Jan Ivanouw posted on Saturday, November 06, 2010 - 5:28 am
When trying to perform EFA with Baeyes estimation, the output file does not contain the usual information. There is the usual logo in the top left corner (Muthén & Muthén, etc.), but besides from that, the output file is a direct replicate of the input file. No information of calculation time or anything. No error messages either. Also, the output file does not appear on the screen as usual, but is only saved on the disk.
I understand that EFA cannot be executed using bayes. My question is, can a more constrained model such as an ecfa be done using the bayes estimator? Furthermore, my model did converge, yet I am more about whether there are negative implications, or if it is even practical to do so on bayes. My model is below this email. Also, I would like to take the opportunity to thank the Mplus team for devoting so much time and effort into this great tool, I am having such a blast learning new things about Mplus everyday.

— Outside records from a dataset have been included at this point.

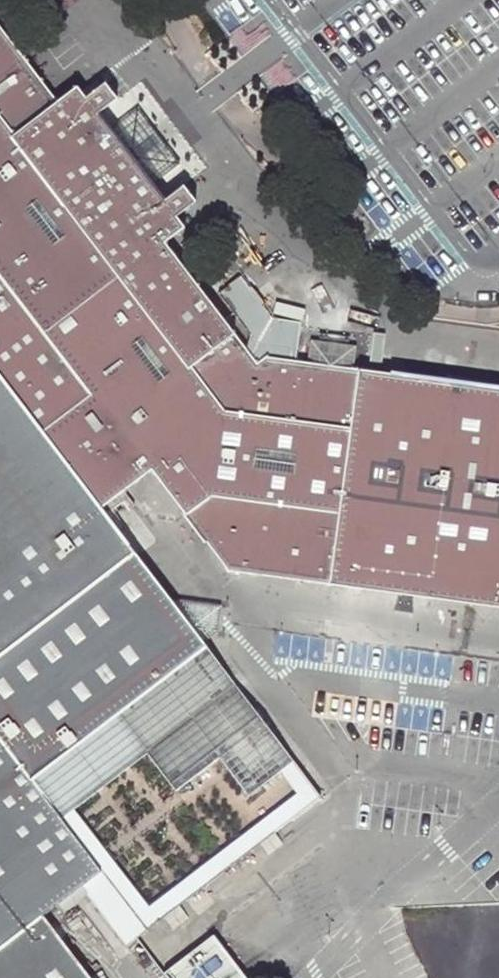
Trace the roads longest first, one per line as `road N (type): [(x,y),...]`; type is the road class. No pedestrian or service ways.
road 1 (unclassified): [(278,0),(470,258),(481,263),(498,253)]
road 2 (unclassified): [(498,801),(312,977)]

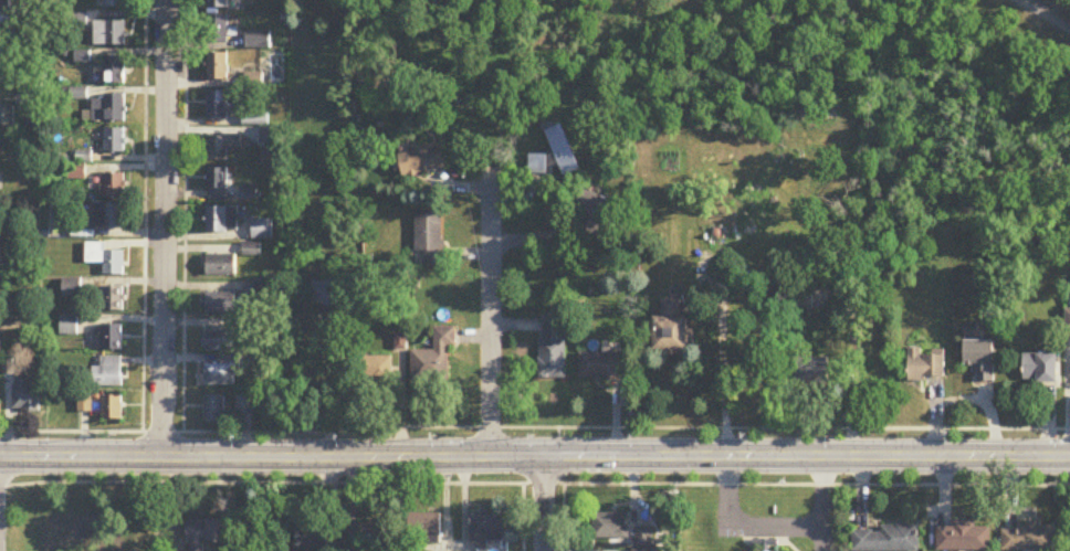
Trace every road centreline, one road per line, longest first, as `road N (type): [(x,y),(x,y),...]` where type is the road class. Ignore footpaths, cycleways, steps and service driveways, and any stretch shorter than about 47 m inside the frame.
road 1 (secondary): [(1069,456),(0,455)]
road 2 (residential): [(161,455),(164,0)]
road 3 (residential): [(489,456),(491,169)]

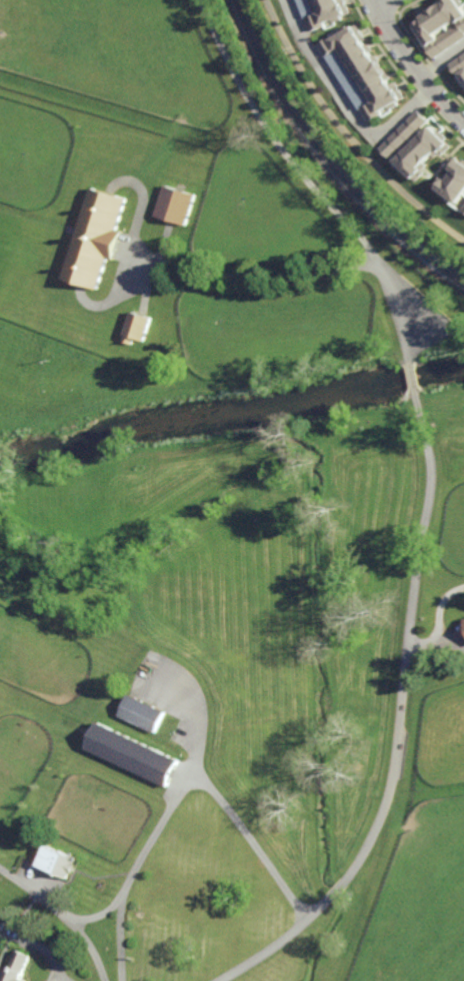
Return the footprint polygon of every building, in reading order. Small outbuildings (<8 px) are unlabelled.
[(311,31),(352,15),(347,0),(299,0),(311,31)] [(463,36),(463,9),(458,0),(443,0),(410,22),(433,57),(463,36)] [(373,103),(364,108),(369,119),(406,100),(397,80),(390,84),(360,24),(320,43),(327,56),(345,47),(373,103)] [(372,102),(339,51),(329,57),(362,108),(372,102)] [(380,147),(391,158),(430,121),(419,110),(380,147)] [(417,180),(430,166),(426,162),(435,152),(441,158),(452,146),(430,125),(396,161),(417,180)] [(462,202),(463,198),(463,161),(458,158),(451,172),(448,179),(444,177),(438,190),(462,202)] [(184,225),(153,216),(163,184),(164,184),(195,194),(184,225)] [(126,197),(116,228),(121,230),(112,260),(107,258),(97,289),(61,278),(89,186),(126,197)] [(142,342),(134,339),(133,344),(121,340),(131,311),(150,317),(142,342)] [(159,731),(122,713),(132,693),(168,710),(159,731)] [(170,786),(88,747),(99,721),(182,759),(170,786)] [(73,874),(71,873),(68,879),(38,864),(47,845),(78,858),(77,859),(75,864),(78,865),(73,874)] [(143,918),(138,915),(140,910),(146,913),(143,918)] [(1,938),(0,938),(0,920),(8,923),(1,938)] [(24,978),(29,980),(0,980),(0,978),(1,978),(2,977),(6,978),(11,966),(12,967),(20,950),(33,956),(25,973),(26,973),(24,978)]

Bayes can do EFA within CFA. I don't see any negative consequences. A positive outcome is no negative residual variances. There may be in some cases be convergence difficulties given such a relaxed model. The real advantage with Bayes in factor analysis I think is the possibility discussed in:
Jan Zirk posted on Thursday, November 01, 2012 - 7:07 am
Dear Bengt Linda or Tihomir My questions concern comparison of results of a Bayesian and WLSMV EFA 1-8. 30 categorical items (7 categories) were used (big sample: n=83548, so the Bayesian EFA took 125h while the WLSMV less than 1h). The theory of the tested instrument suggested 5 factors. According to eigenvalues, which are the same in both estimation methods, the 7 factor solution is the first with eigv>1. WLSMV computed all 8 solutions and showed goodness-of-fit indices for all of them. Bayesian EFA provided output for up to 5 factors and there was no convergence for 6,7 & 8. My first question is: 1)Can lack of convergence for 6-8factors be used as evidence for preference of the 5-factor solution?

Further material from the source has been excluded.